When the Steelers released veteran guard David DeCastro it caught a lot of people by surprise. You know who wasn’t? DeCastro himself.
“Not surprised,” DeCastro answered when I texted him Thursday evening.
DeCastro, who played through injury last season, did not participate in any of the voluntary workouts and when he did show up for the first day of mini-camp it was as a spectator. He was not at Heinz Field last Wednesday or Thursday.
When quizzed about DeCastro’s absence, Mike Tomlin downplayed it. “If I thought injury circumstances or reasons people are not participating were significant I would share them with you,” Tomlin said.
Of course, as it turns out, DeCastro’s situation was serious. “I had surgery on this ankle last year and it didn’t heal right.
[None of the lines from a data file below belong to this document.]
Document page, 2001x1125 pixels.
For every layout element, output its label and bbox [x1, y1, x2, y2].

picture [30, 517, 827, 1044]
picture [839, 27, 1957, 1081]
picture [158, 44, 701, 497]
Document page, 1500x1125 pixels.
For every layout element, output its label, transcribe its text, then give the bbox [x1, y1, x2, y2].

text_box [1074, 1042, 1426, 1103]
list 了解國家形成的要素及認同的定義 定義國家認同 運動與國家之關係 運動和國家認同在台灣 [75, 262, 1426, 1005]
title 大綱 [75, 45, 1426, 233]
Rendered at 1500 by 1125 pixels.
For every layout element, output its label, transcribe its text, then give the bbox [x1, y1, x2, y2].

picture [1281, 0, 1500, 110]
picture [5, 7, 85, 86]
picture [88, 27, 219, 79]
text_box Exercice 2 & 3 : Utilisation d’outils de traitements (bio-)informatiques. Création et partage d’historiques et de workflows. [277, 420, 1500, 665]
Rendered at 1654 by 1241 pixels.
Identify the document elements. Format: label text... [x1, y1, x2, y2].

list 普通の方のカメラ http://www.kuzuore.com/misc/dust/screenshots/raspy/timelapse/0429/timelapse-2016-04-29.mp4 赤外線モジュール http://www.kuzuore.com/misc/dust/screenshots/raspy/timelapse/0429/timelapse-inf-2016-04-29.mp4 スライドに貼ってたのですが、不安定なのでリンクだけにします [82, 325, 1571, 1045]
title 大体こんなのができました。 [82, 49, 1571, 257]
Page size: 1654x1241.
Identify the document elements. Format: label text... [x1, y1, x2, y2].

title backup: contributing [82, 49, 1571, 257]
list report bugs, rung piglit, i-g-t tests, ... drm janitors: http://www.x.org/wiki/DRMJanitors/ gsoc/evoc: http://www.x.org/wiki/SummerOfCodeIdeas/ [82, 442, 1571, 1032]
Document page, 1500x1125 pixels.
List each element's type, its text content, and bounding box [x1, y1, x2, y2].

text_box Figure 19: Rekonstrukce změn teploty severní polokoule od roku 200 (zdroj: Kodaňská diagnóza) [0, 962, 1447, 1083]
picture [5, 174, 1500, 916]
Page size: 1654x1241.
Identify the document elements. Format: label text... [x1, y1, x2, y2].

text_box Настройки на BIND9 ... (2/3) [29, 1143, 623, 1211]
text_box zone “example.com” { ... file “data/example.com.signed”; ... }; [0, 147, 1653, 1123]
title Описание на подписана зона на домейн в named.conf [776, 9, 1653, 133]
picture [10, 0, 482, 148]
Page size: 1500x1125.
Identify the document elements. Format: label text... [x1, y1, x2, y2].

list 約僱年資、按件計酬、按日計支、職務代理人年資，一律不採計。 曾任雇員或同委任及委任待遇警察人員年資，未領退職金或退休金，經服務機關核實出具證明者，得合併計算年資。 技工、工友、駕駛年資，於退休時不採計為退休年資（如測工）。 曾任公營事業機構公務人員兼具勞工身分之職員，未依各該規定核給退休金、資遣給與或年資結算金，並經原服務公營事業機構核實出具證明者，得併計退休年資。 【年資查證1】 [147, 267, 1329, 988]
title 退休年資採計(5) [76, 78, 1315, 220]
Last year it bothered me. Not only is it painful but it’s hard to play on when you feel like you’re playing half-legged,” he explained when we spoke over the phone Friday.
It clearly affected his play and it hasn’t gotten any better. “The bone spurs came back that limited my motion and I gotta get it fixed for a third time,” DeCastro continued. “I just gotta get this ankle right, not just for football if I want to play again but just for life to make sure I have mobility and be able to be active when I’m done.”
So is David DeCastro done? Is his NFL career over at just 31 years old?
“I’ve thought about it all off-season,” DeCastro admitted, “I knew something was wrong. I wanted to give it that 18-month window (which) is usually when you can tell with surgery so I gave it time to rest then started working out, running and moving around, but I knew something wasn’t right.”
Sure enough, an MRI last week backed that up and DeCastro will go under the knife once again. After that? “I’m not really too concerned about the future, to be honest,” DeCastro said, “I had a great career here and I’ll give it (retire or play) the time that it deserves and go from there.”
DeCastro says it will be “a couple of months” after surgery before he can really contemplate a return to football and even then it may not be clear. “ I don’t know if it would need more,” he said, “definitely getting older your body doesn’t recover like it used to and if you start pounding on it right away stuff doesn’t come back. A lot of variables, a lot of questions, kind of taking it day-by-day.”
DeCastro says it was frustrating to be a part of some very good teams that came close but never could go all the way but wouldn’t trade the camaraderie he had – especially with Maurkice Pouncey, Ramon Foster, Al Villaneuva and others – for anything. But it will be weird seeing Villaneuva in a Ravens uniform.
“It’s going to be pretty funny,” DeCastro laughed, “it’s a weird year; I think after last year anything’s possible. I know he’s excited about the opportunity there. It will be interesting to watch the Steelers-Ravens games that’s for sure.”
In nine seasons with Pittsburgh, DeCastro was selected to 6 Pro Bowls and twice was named first-team All Pro.
“I gave it my best shot but my body didn’t cooperate.”